Somewhere, Gary Bettman must be smiling.
Just over a week into the post-lockout world, goals are up and buildings have been full -- exactly the vision the NHL commissioner had after a year without hockey.
Through the first 40 games of the new season, played under a salary cap and featuring a host of new rules designed to increase offense, an average of 6.4 goals were scored per game -- a 41 percent rise over the 4.5 average registered through the same span of the 2003-04 season.
More skating room in the offensive zone has helped create scoring chances, leading to a 42 percent increase in even-strength goals. And teams are taking advantage of a multitude of penalty calls as the NHL tries to eliminate clutching and grabbing that slows would-be goal scorers.
Power-play tallies have risen by 40 percent.
In the first week alone, five teams overcame a two-goal deficit to win -- including Dallas' stirring opening-night comeback when the Stars erased Los Angeles' four-goal lead and won 5-4.
And if there was a question whether hockey fans missed the game and would be willing to return following the yearlong lockout, so far that has been answered with a yes.
Of the 30 home openers, 25 teams reported sellouts -- with eight clubs listing their attendance over the announced building capacity.
The Stanley Cup champion Tampa Bay Lightning said 22,120 tickets were sold for their 5-2 victory over Carolina in which a banner was raised to the rafters. That exceeded the listed capacity of 19,758 and was the NHL's largest opening crowd.
On the other side of the scale, the Chicago Blackhawks drew 16,533 to their 5-3 loss to Anaheim. That marked only an 80.7 percent capacity of the 20,500-seat United Center.
After Roberto Luongo was chosen as this season's first NHL defensive player of the week, his good fortune took a negative turn.
The Florida Panthers goalie was perfect in his first two starts of the season, posting shutouts Wednesday and Friday against Atlanta and Stanley Cup champion Tampa Bay.
The Lightning rebounded the following night and handed Luongo and the Panthers their first goal against and their first loss with a 2-1 victory Saturday. But one goal allowed in three games was good enough for Luongo to skate away with the weekly honor.
Luongo was chosen early Monday, just before he started a road matinee at the New York Islanders. He was touched up for a first-period goal and then took a puck squarely in the mask. He was knocked down onto his stomach, but stood tall the rest of the way in Florida's 3-1 victory.
"This guy is probably one of the two best goaltenders in the league," said new Panthers forward Joe Nieuwendyk, putting Luongo in a class with New Jersey's Martin Brodeur. "There is some good goaltending around the league, but I didn't realize how good Louie was until I got here.
"He's good in practice, too."
On Thursday, Luongo's face was spared but his goals-against average took a direct hit.
Luongo entered with a 3-1 mark, an 0.76 goals-against average and a .976 save percentage. He had stopped 122 of 125 shots, but that all changed at home against the Boston Bruins.

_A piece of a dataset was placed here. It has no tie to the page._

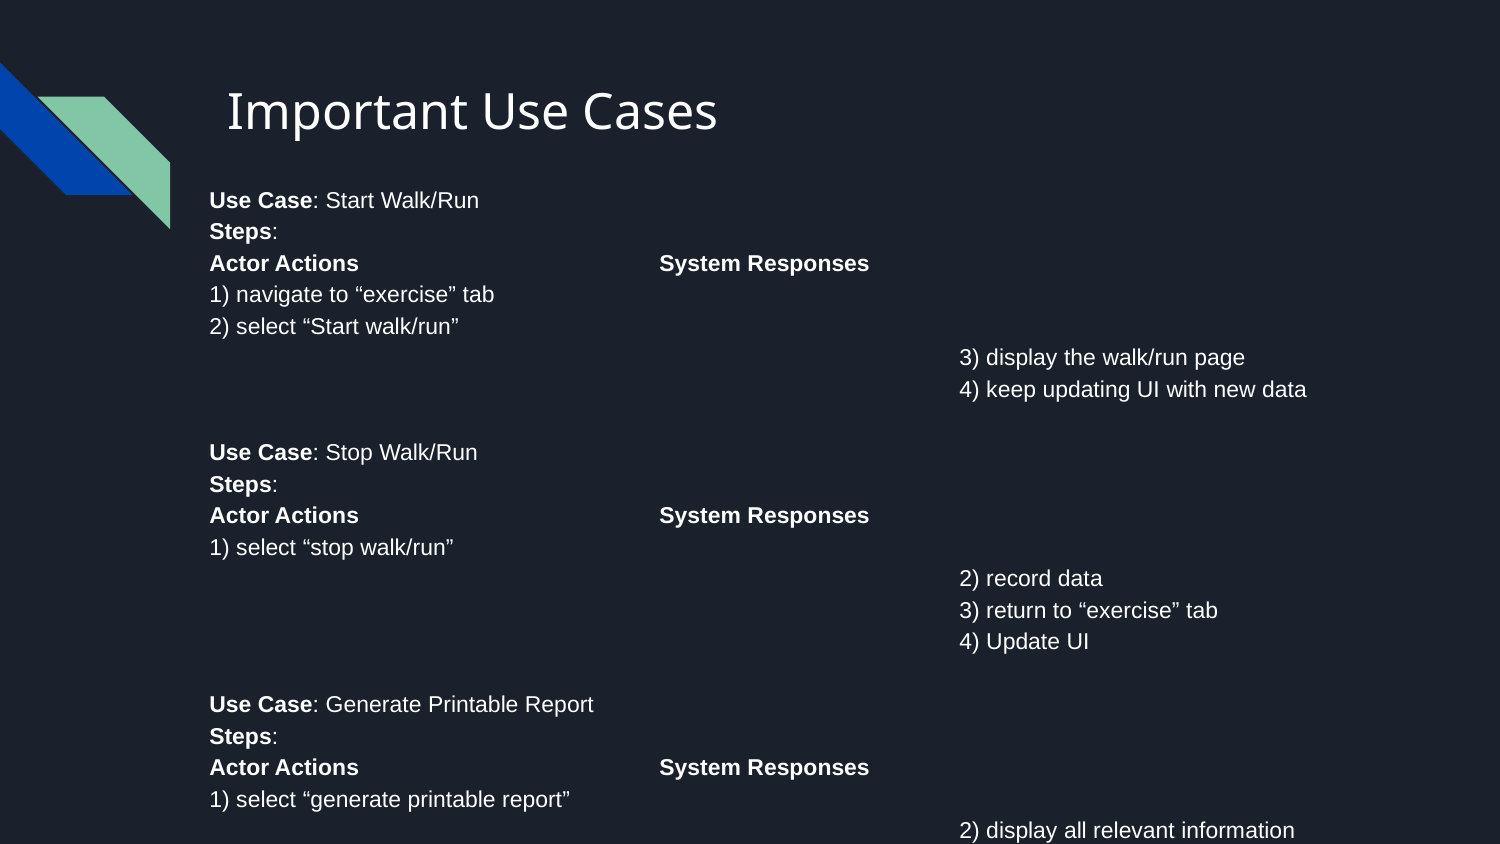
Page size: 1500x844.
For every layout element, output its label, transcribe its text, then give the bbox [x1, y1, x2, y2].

He allowed three goals on 15 shots and was pulled from the net trailing 3-0 just over 25 minutes in. Boston won 5-2 and tagged Luongo with the loss just hours after the goalie was chosen to appear on the league's weekly conference call.
Is he looking for the NHL to honor someone else from now on?
"Not really," he said with a laugh.
The St. Louis Blues might have a shootout specialist on their hands.
Rookie center Jay McClement became the fifth NHL player to score his first goal in the league on a penalty shot, scoring against Chicago's Nikolai Khabibulin in the Blues' 4-1 win Tuesday.
McClement could prove very useful to the Blues once they get to the shootout -- the NHL's new tiebreaker that uses a series of penalty shots to determine a victor.
With his winning goal, McClement joined Reggie Savage of the Washington Capitals (1992), Ilkka Sinisalo of the Philadelphia Flyers (1981), Phil Hoene of the Los Angeles Kings (1973) and Ralph Bowman of the St. Louis Eagles (1934) as the only players to score their first NHL goals via the one-on-one showdown.
But through Thursday's game, McClement hadn't had a chance to test out his skill with the game on the line. Of the first 65 NHL games over the initial nine days of the season, seven contests were decided by shootout. The Blues weren't involved in any.